### Exercise description
Determine how many lines in the listing hold "thumb" and give only that number.

### Recorded data
---

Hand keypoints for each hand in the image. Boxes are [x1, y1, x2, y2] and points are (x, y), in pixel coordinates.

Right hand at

---

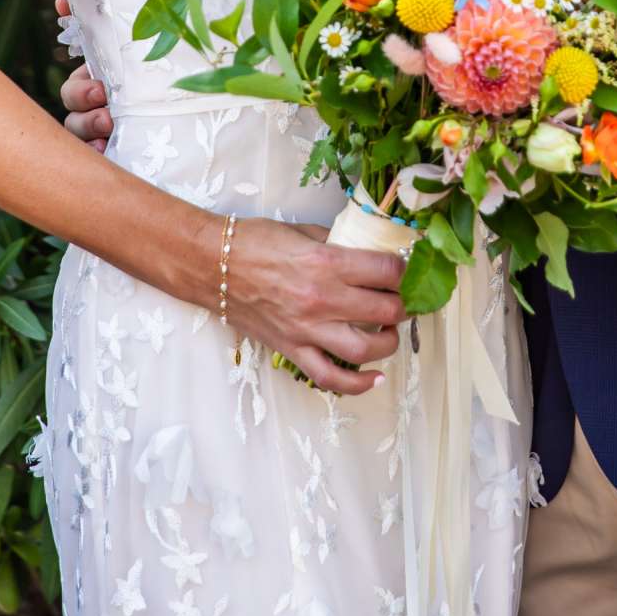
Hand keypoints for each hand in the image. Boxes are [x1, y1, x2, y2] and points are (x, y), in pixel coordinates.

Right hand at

---

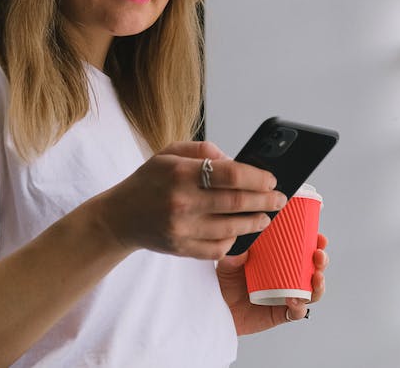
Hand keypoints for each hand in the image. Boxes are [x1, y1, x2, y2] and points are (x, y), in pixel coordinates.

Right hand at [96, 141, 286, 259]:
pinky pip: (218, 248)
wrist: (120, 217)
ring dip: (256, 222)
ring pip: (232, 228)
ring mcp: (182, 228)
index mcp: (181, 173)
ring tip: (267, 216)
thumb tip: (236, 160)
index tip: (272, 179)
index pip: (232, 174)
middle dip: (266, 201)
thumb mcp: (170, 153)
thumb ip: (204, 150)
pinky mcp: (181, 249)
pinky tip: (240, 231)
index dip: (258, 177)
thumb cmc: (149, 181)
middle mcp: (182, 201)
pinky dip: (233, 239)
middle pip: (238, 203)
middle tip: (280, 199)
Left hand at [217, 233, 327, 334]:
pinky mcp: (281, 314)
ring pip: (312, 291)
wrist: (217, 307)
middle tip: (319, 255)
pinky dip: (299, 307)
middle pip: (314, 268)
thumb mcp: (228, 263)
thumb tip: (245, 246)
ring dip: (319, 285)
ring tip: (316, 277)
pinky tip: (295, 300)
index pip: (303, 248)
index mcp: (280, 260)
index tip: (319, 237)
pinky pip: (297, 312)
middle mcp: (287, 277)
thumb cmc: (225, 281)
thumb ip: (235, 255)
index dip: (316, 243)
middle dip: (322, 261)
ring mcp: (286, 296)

---

### Reply
8